For generations, most readers have first encountered Shakespeare’s plays in books, rather than onstage. In schools, his works are primarily taught by professors of English, many of whom
know little about the theater. Yet Shakespeare was through and through a man of the stage. So what is lost when we leave Shakespeare the dramatist behind, and what can we learn by taking
his plays seriously as dramas to be performed?

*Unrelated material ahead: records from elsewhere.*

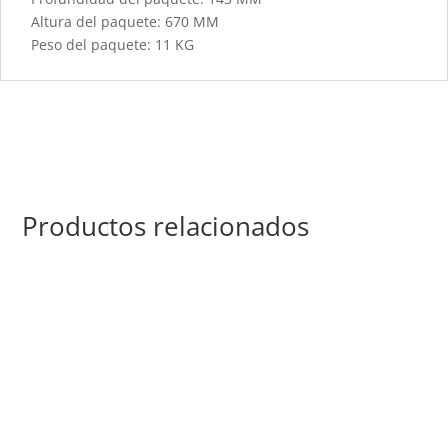
Altura del paquete: 670 MM
Peso del paquete: 11 KG
Productos relacionados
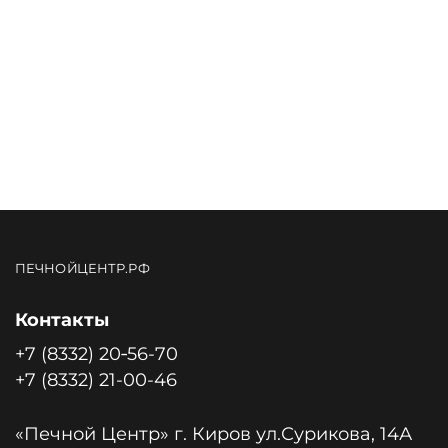
ПЕЧНОЙЦЕНТР.РФ
Контакты
+7 (8332) 20‑56-70
+7 (8332) 21-00-46
«Печной Центр» г. Киров ул.Сурикова, 14А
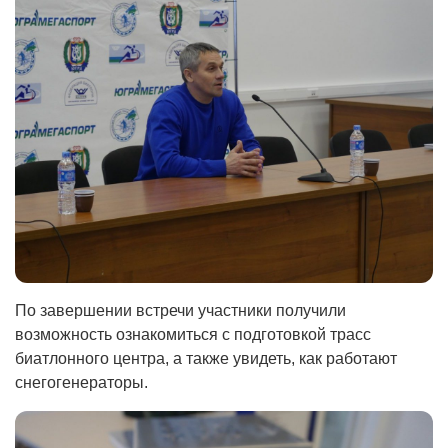
По завершении встречи участники получили
возможность ознакомиться с подготовкой трасс
биатлонного центра, а также увидеть, как работают
снегогенераторы.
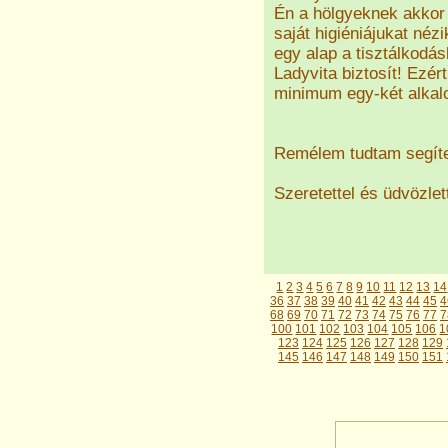
Én a hölgyeknek akkor 
saját higiéniájukat néz
egy alap a tisztálkodá
Ladyvita biztosít! Ezé
minimum egy-két alkal
Remélem tudtam segíte
Szeretettel és üdvözlet
1
2
3
4
5
6
7
8
9
10
11
12
13
14
36
37
38
39
40
41
42
43
44
45
4
68
69
70
71
72
73
74
75
76
77
7
100
101
102
103
104
105
106
1
123
124
125
126
127
128
129
145
146
147
148
149
150
151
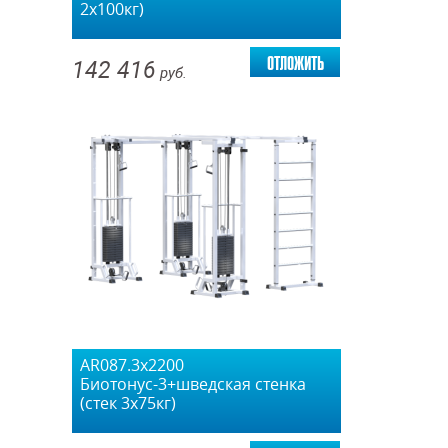
2х100кг)
отложить
142 416
руб.
AR087.3х2200
Биотонус-3+шведская стенка
(стек 3х75кг)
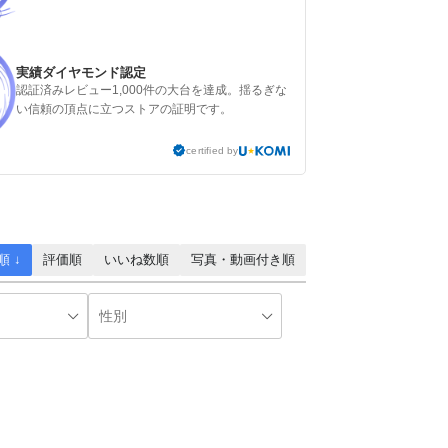
実績ダイヤモンド認定
認証済みレビュー1,000件の大台を達成。揺るぎな
い信頼の頂点に立つストアの証明です。
certified by
順 ↓
評価順
いいね数順
写真・動画付き順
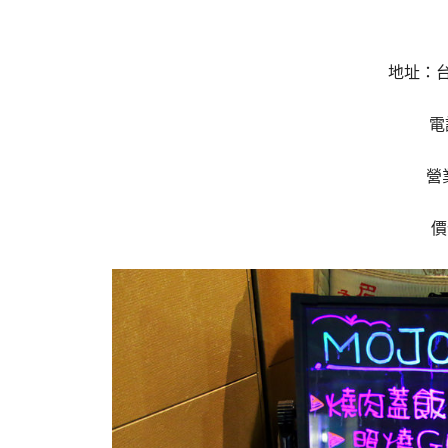
地址：台
電話
營業
價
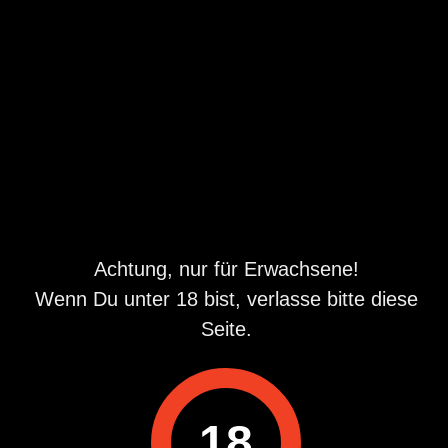
Partnerschaft möchte ich kennenlernen
Steiermark
,
Kapfenberg
30.06.2026 18:01
Details
Beschreibung
Hier ist eine liebenswerte, einfache Witwe auf der Suche
nach von gegenseitiger Harmonie getragener
Achtung, nur für Erwachsene!
Partnerschaft. Ich bin Gudrun, 55 Jahre alt, und habe eine
Wenn Du unter 18 bist, verlasse bitte diese
mittelschlanke Figur. Beruflich bin ich im sozialen Bereich
tätig. In der Freizeit bin ich gerne in der Natur, liebe
Seite.
Ausflüge, halte mich mit Schwimmen fit und kann von mir
sagen, eine zärtliche Frau zu sein, die sehr gerne kocht.
Treue und Ehrlichkeit sind mir wichtig. Über TTPCG und
diese Anzeige hoffe ich, bald mit einem zu mir passenden
Mann wieder glücklich zu werden. Nun freue ich mich auf
18
ausführliche Zuschriften mit Angabe der Handynummer.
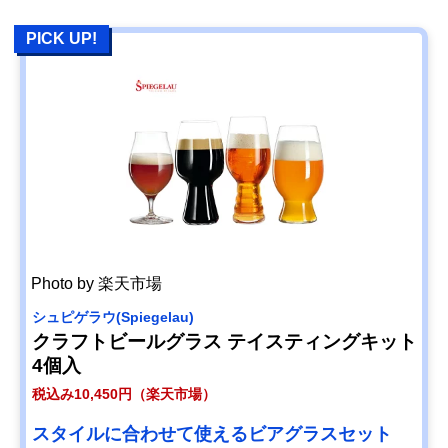
PICK UP!
Photo by 楽天市場
シュピゲラウ(Spiegelau)
クラフトビールグラス テイスティングキット
4個入
税込み10,450円（楽天市場）
スタイルに合わせて使えるビアグラスセット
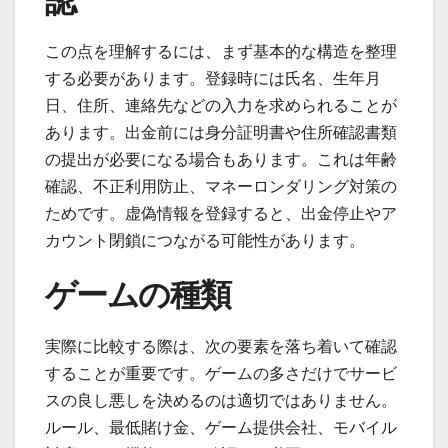
認
この点を理解するには、まず基本的な構造を整理
する必要があります。登録時には氏名、生年月
日、住所、連絡先などの入力を求められることが
あります。出金前には身分証明書や住所確認書類
の提出が必要になる場合もあります。これは年齢
確認、不正利用防止、マネーロンダリング対策の
ためです。虚偽情報を登録すると、出金停止やア
カウント閉鎖につながる可能性があります。
ゲームの種類
実際に比較する際は、次の要素を落ち着いて確認
することが重要です。ゲームの多さだけでサービ
スの良し悪しを決めるのは適切ではありません。
ルール、最低賭け金、ゲーム提供会社、モバイル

David Bevington answers these questions with This Wide and Universal Theater, which explores productions of Shakespeare both in his own time and in the succeeding centuries. Making
use of contemporary documents and the play scripts themselves, Bevington brings Shakespeare’s original staging to life. He explains how the Elizabethan playhouse, lacking scenery, conveyed
a sense of place, from the Forest of Arden in As You Like It to the tavern in Henry IV, Part I. And through close attention to Shakespeare’s texts, he reveals the surprising
ways that early production decisions continue to affect our understanding of the plays: for example, the word “balcony,” despite its indelible association with Romeo and Juliet,
appears nowhere in the play itself. Moving beyond Shakespeare’s lifetime, Bevington shows the prodigious lengths to which eighteenth- and nineteenth-century companies went to produce
spectacular effects, from flying witches in Macbeth to terrifying storms punctuating King Lear. Considerations of recent productions on both stage and screen bring the book
into the present, when character and language have taken precedence over spectacle.
Bringing a lifetime of study to bear on a remarkably underappreciated aspect of Shakespeare’s art, David Bevington has crafted a book that will entertain and illuminate anyone who has
thrilled to the Bard on page or in performance.